Die PolLageCH-Studie bestätigt dieses Defizit für die Schweiz: Es fehlt an einem einheitlichen, anerkannten Ausbildungsweg. Handlungsfeld 3 widmet sich daher der «Aus- und Weiterbildung».
Die Studie empfiehlt eine mehrstufige Ausbildung in Kooperation mit dem Schweizerischen Polizeiinstitut (SPI).
Stufe 1 (Basis): Grundlagen der Lagearbeit, Verständnis des 3-i-Modells, einfache Analysemethoden.
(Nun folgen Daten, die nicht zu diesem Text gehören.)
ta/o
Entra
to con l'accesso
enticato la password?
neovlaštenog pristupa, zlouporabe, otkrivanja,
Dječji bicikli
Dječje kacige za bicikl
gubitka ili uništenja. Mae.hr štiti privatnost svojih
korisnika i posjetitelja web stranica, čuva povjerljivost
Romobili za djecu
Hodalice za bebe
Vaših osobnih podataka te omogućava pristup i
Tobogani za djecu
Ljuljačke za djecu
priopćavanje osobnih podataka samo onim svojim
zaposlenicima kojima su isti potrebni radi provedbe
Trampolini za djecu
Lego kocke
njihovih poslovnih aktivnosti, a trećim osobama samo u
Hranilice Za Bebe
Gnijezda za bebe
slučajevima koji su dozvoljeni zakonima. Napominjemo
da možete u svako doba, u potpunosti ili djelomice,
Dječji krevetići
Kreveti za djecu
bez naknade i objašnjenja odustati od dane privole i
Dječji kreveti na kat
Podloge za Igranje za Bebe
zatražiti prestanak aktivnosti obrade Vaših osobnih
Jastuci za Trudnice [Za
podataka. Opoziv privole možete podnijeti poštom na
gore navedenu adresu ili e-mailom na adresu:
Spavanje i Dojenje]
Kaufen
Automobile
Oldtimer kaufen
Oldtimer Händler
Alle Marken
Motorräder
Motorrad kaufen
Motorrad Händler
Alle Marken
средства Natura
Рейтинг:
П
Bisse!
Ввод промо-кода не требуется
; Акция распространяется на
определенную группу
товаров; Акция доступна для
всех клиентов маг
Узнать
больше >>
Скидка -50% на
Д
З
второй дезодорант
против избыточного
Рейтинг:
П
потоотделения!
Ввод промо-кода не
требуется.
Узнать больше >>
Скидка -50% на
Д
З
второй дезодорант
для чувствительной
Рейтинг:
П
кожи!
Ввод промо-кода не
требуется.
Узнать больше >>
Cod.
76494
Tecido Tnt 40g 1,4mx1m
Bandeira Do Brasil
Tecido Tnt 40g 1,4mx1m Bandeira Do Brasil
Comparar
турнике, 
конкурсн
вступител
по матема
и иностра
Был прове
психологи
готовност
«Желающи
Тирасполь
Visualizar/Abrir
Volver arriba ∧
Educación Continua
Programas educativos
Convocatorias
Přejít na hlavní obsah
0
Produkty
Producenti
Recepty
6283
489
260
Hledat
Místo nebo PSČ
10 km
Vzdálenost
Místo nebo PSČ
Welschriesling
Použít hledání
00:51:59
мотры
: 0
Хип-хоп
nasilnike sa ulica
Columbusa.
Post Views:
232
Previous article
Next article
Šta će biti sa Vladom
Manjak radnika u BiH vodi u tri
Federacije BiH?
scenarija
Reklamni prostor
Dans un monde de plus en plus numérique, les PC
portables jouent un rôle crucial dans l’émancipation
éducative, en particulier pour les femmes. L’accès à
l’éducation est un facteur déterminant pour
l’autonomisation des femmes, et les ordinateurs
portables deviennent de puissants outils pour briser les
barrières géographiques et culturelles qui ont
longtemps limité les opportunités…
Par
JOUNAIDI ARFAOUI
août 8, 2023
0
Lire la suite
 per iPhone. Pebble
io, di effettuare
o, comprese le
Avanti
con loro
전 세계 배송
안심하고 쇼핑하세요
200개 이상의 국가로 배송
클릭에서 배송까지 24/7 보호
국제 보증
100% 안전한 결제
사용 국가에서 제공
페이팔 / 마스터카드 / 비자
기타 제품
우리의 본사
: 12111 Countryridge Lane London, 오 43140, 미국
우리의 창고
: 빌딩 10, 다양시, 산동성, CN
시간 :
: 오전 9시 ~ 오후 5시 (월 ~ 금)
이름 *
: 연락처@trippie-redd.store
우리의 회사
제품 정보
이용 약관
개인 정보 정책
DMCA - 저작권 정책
Stufe 2 (Advanced): Vertiefte Analysemethoden (Netzwerkanalyse, Hypothesenbildung), Erstellung komplexer Produkte, Umgang mit IT-Tools.
Stufe 3 (Führung): Für Leiter von Lagezentren – Management von Intelligence, Führung im Lageverbund.
Diese Formalisierung hat zwei Effekte, die Ratcliffes Forderungen entsprechen:
Qualitätssicherung: Jeder Lagespezialist in der Schweiz verfügt über dasselbe methodische Rüstzeug (AEK, DIKI). Dies erleichtert die Zusammenarbeit im Verbund enorm (Handlungsfeld 2).
Karrierepfad: Es entsteht ein Berufsbild mit Entwicklungsmöglichkeiten. Dies erhöht die Motivation und hilft, Talente zu halten. Ratcliffe warnt davor, dass Analysten oft frustriert kündigen, weil sie keine Aufstiegschancen sehen.
Für den Lagespezialisten bedeutet dies: Ausbildung ist keine lästige Pflicht, sondern der Schlüssel zur Anerkennung. Wer die Methoden beherrscht, argumentiert fundierter, analysiert schärfer und beeinflusst wirksamer. Die Empfehlung 3.01 der Studie (Partnerschaft mit SPI) ist somit der Grundstein für die Zukunftsfähigkeit der Schweizer Polizeianalyse.